Cuando el talismán rastreador estalló en llamas en las manos de Sion, el rastro de Jaime se reveló de nuevo.
Al ver que Jaime había cambiado de dirección, Sion se burló.
—¿De verdad está jugando esta j*dida baza conmigo? No hay forma de que huya de mí hoy…
Dicho esto, Sion hizo que sus hombres volvieran a perseguir a Jaime.
Después de correr una distancia, Jaime se sentó para recuperar su resistencia, pensando que la gente de la Alianza de Guerreros no podría alcanzarlo esta vez. Sin embargo, poco después de sentarse, las auras familiares volvieron a estremecer sus sentidos. Eso irritó a Jaime.
—Car*jo, ¿es que no van a parar nunca?
Justo cuando Jaime se puso en pie, cuatro figuras lo rodearon.
Sion miró a Jaime con frialdad y dijo:
—Eres rápido con los pies. Aun así, nunca escaparás de mí.
—¡Escapar, mi c*lo! No quiero seguir jugando a este juego contigo. ¿De verdad creen que les tengo miedo? No son más que una bola de pretenciosos que están aliados con los Cultivadores Demoníacos. ¿Cómo puedes ser el presidente de la Alianza de Guerreros? ¡Hasta tus padres en el cielo estarán preocupados por tus horribles decisiones!

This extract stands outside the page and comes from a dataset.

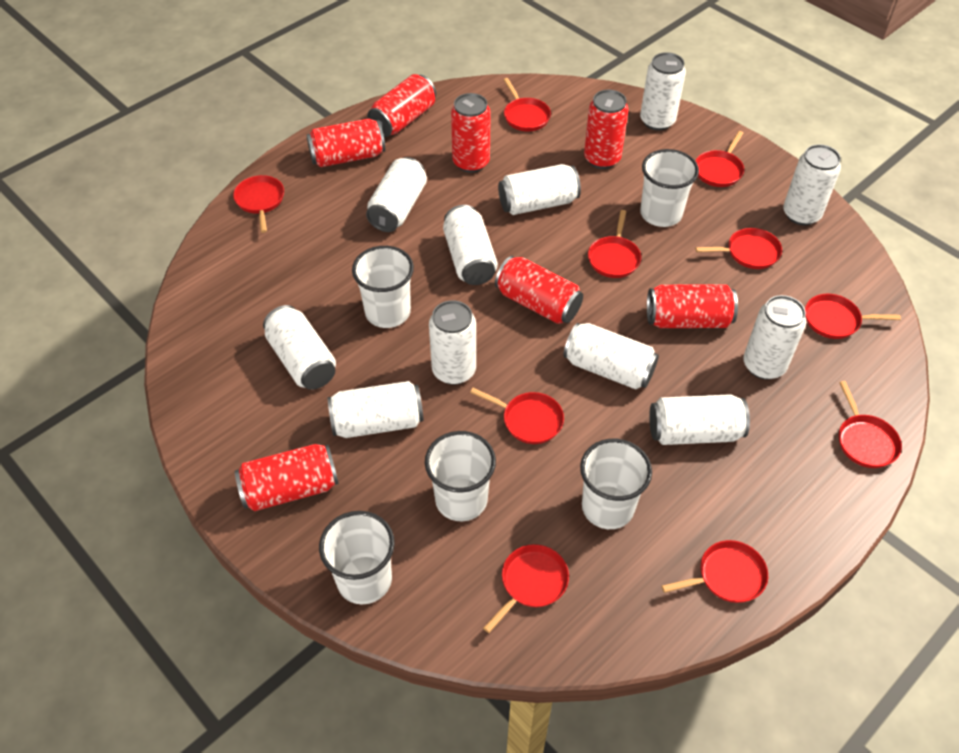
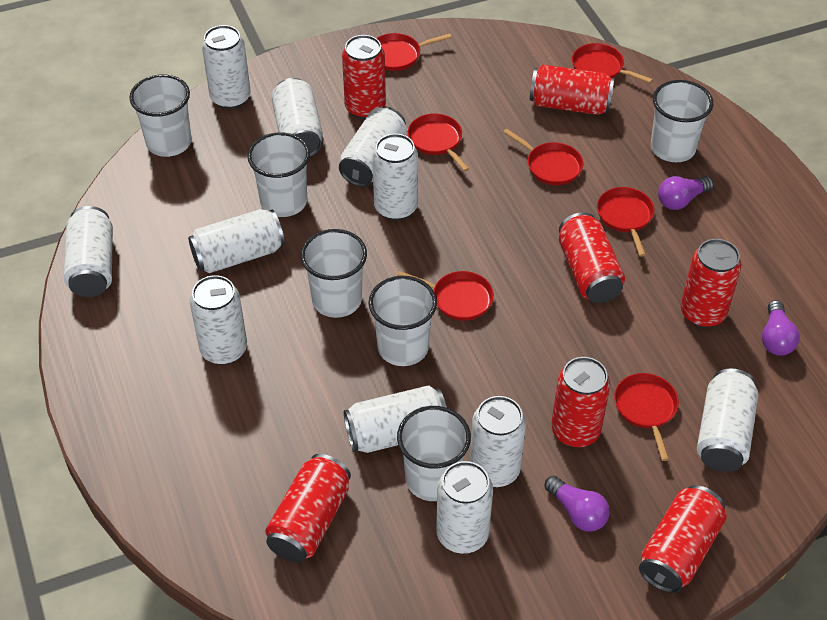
purple light bulb: 0 -> 3
red pan: 10 -> 7
white cup: 5 -> 6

Habían estado persiguiendo a Jaime todo el tiempo, y estaba lívido por ello. Así, descargó toda su ira sobre Sion. En cambio, Sion se quedó helado al oír las maldiciones de Jaime.
Nunca se había encontrado con algo así.
Después de todo, Jaime ya era un marqués de las artes marciales. Sion nunca pensó que alguien tan poderoso como él pudiera maldecir como una arpía.
Ante la mirada atónita de Sion, Jaime dijo:
—Date prisa y haz tu p*to movimiento. No me dan miedo, así que vengan todos por mí de una vez.
La expresión de Sion se volvió cada vez más gélida mientras la intención homicida se filtraba de él. Incluso la gente que había traído de la Alianza de Guerreros sintió escalofríos cuando percibió la intención asesina.